Lake Woods is an ephemeral freshwater lake in the Northern Territory of Australia. It lies on Newcastle Creek close to the small town of Elliott on the Stuart Highway, about halfway between Darwin and Alice Springs. It is important as a breeding site for waterbirds.

==Description==
There are two near-permanent waterholes on Newcastle Creek - South Newcastle and Longreach – that merge with Lake Woods during major floods, creating a large expanse of open water. The lake basin supports open lignum shrubland and open woodland of coolibah, gutta-percha and belalie. River red gums occur around the waterholes.

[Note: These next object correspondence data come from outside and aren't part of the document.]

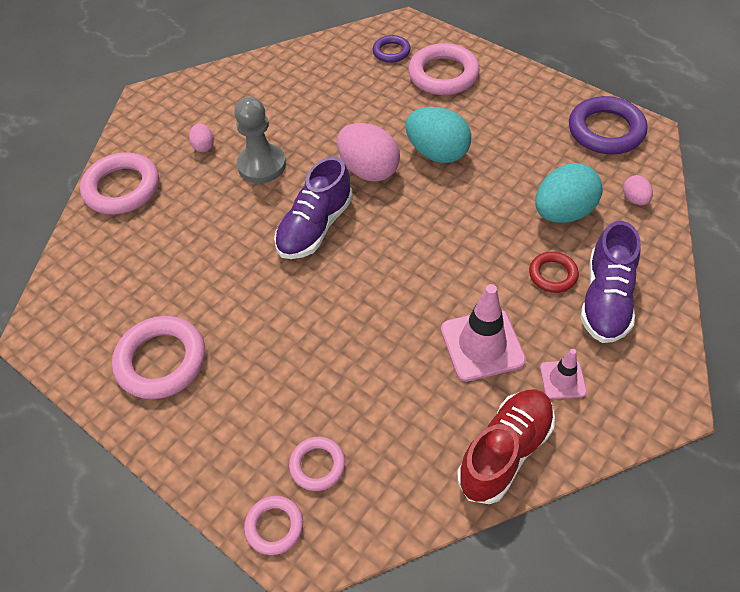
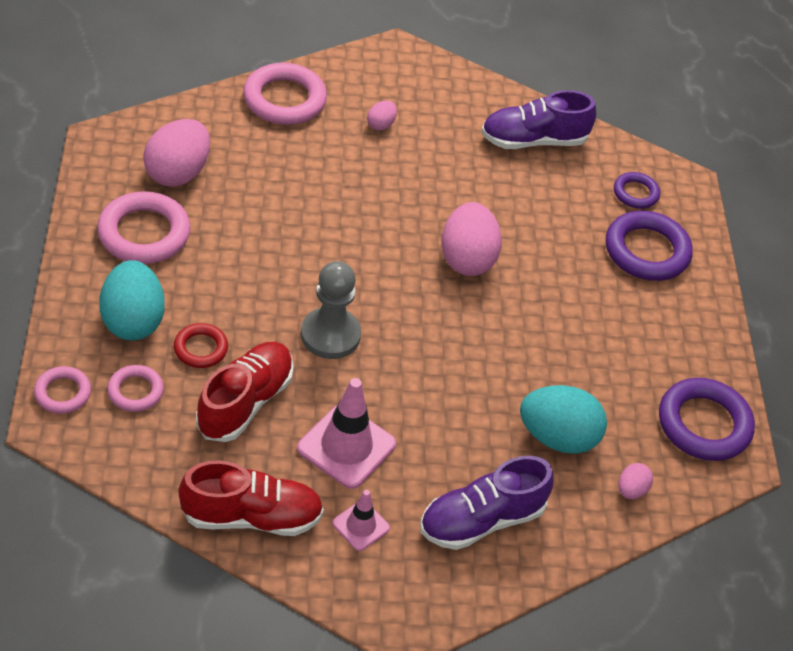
camera: 40 degrees right, 5 degrees down
(123, 300) = (178, 173): none -> pink egg
(262, 165) = (398, 178): grey pawn -> grey pawn (330, 335)
(315, 227) = (365, 256): purple shoe -> purple shoe (533, 140)
(390, 389) = (245, 402): none -> red shoe
(437, 153) = (538, 300): turquoise egg -> turquoise egg (133, 321)
(443, 74) = (646, 251): pink ring -> purple ring
(553, 274) = (473, 464): red ring -> red ring (200, 348)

The land in the IBA is covered by two pastoral leases, Newcastle Waters and Powell Creek, both of which are managed by the Consolidated Pastoral Company. About 8% of the land is managed as the Longreach Waterhole Protected Area by the Parks and Wildlife Commission of the Northern Territory in cooperation with the lease managers.

==Birds==
A 1240 km2 tract of land, corresponding to the area of the lake when fully inundated, has been identified by BirdLife International as an Important Bird Area (IBA) because it has supported up to 116,000 waterbirds when flooded, including over 1% of the world population of plumed whistling-ducks. It also provides habitat for Australian bustards and yellow-tinted honeyeaters. Bird species recorded in substantial numbers include the Australian pelican, Oriental pratincole and little curlew. The IBA is the only known inland breeding site in the Northern Territory for great egrets.